Richard X... et Viviane A... se sont mariés le 11 décembre 1974 à Roubaix, après avoir passé contrat par devant Me D..., notaire à Roubaix, le 29 novembre 1974 instituant un régime de communauté de biens réduite aux acquêts. Aucun enfant n'est issu de leur union.
Sur requête en divorce présentée par l'épouse, le Juge aux affaires familiales du tribunal de grande instance de Lille a rendu une ordonnance de non conciliation le 24 février 2005 au terme de laquelle il a notamment constaté que chacune des parties acceptait le principe de la rupture du mariage sans considération de faits à l'origine de celle-ci et ordonné diverses mesures provisoires.
Le Juge a par ailleurs ordonné également une expertise comptable ainsi qu'une expertise immobilière dont il y a lieu d'ores et déjà de relever qu'elles se sont avérées fort peu significatives, eu égard aux carences des parties à répondre aux questions posées par les experts et au fait que les diverses sociétés du couple n'ont pu être précisément estimées.
Le 03 janvier 2006, Richard X... fit assigner son épouse en divorce sur le fondement de l'article 233 du code civil et Viviane A... a alors soulevé l'irrecevabilité de cette assignation "faute de propositions loyales de règlement des intérêts pécuniaires et patrimoniaux".
A titre subsidiaire, elle a par ailleurs également demandé le prononcé du divorce sur le fondement de l'article 233 du code civil, une prestation compensatoire de 250 000 € ainsi qu'une avance sur communauté de 500 000 €.
Richard X... s'est opposé à de telles prétentions et l'une et l'autre parties ont par ailleurs réclamé une indemnité au titre de l'article 700 du code de procédure civile.
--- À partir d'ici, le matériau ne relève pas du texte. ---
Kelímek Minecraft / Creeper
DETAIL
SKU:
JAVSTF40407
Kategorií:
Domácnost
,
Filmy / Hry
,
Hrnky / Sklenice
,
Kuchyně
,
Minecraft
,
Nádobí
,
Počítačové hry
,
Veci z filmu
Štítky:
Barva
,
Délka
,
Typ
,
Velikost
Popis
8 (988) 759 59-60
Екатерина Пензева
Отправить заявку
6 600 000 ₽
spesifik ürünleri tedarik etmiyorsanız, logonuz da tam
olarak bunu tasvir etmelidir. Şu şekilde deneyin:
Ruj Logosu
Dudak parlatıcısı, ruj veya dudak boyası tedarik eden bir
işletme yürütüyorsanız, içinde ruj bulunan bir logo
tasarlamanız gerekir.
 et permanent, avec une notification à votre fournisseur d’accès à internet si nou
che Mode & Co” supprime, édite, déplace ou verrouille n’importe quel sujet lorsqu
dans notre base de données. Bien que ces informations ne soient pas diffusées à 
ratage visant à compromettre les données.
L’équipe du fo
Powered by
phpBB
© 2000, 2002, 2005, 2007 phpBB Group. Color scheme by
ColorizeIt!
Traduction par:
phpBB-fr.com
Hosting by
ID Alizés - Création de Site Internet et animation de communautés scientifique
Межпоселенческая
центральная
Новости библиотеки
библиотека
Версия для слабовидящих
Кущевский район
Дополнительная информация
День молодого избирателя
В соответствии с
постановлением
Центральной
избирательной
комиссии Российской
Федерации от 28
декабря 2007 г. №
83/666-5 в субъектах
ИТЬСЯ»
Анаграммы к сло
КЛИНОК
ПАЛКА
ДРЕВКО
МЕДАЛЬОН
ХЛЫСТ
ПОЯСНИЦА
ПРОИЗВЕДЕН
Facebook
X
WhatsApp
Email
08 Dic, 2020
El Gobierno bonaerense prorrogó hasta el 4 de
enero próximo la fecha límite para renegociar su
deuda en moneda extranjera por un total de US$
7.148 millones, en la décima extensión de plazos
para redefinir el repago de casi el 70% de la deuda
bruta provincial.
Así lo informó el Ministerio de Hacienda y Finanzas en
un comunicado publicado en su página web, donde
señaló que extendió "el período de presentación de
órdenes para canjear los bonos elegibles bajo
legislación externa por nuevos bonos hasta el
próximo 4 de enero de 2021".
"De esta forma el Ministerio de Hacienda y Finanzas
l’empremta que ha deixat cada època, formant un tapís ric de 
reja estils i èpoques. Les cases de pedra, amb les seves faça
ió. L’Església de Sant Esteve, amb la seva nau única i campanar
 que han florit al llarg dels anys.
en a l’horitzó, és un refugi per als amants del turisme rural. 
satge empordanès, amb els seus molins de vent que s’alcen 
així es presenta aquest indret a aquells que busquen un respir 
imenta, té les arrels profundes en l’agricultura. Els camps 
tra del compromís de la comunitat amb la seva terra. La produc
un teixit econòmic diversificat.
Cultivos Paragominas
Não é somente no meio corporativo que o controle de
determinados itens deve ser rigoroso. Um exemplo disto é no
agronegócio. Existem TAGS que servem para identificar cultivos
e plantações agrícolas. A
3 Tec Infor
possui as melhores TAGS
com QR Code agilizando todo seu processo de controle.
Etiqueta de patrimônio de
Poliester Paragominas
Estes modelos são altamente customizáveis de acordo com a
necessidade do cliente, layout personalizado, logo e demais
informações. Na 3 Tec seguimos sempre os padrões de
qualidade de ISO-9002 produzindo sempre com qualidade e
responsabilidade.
Dans le cours de la procédure, Viviane A... avait saisi le conseiller de la mise en état d'une demande tendant à ce que soit d'ores et déjà constatée l'irrecevabilité de l'assignation en divorce signifiée par son époux.
Ce dernier s'était opposé à ses prétentions et par ordonnance du 25 février 2010, le Juge de la mise en état s'est déclaré incompétent.
C'est dans ces conditions que par jugement du 29 septembre 2011, le Juge aux affaires familiales du tribunal de grande instance de Lille a déclaré irrecevable l'assignation en divorce délivrée par Richard X... les 03 et 06 janvier 2006 et condamné celui-ci aux dépens ainsi qu'au paiement à Viviane A... d'une indemnité de 2 500 € au titre de l'article 700 du code de procédure civile.
Richard X... a interjeté appel de cette décision le 14 octobre 2011.
Cet appel ayant fait l'objet d'un double enrôlement, les deux procédures qui en ont résulté ont dès lors fait l'objet d'une jonction le 19 avril 2012.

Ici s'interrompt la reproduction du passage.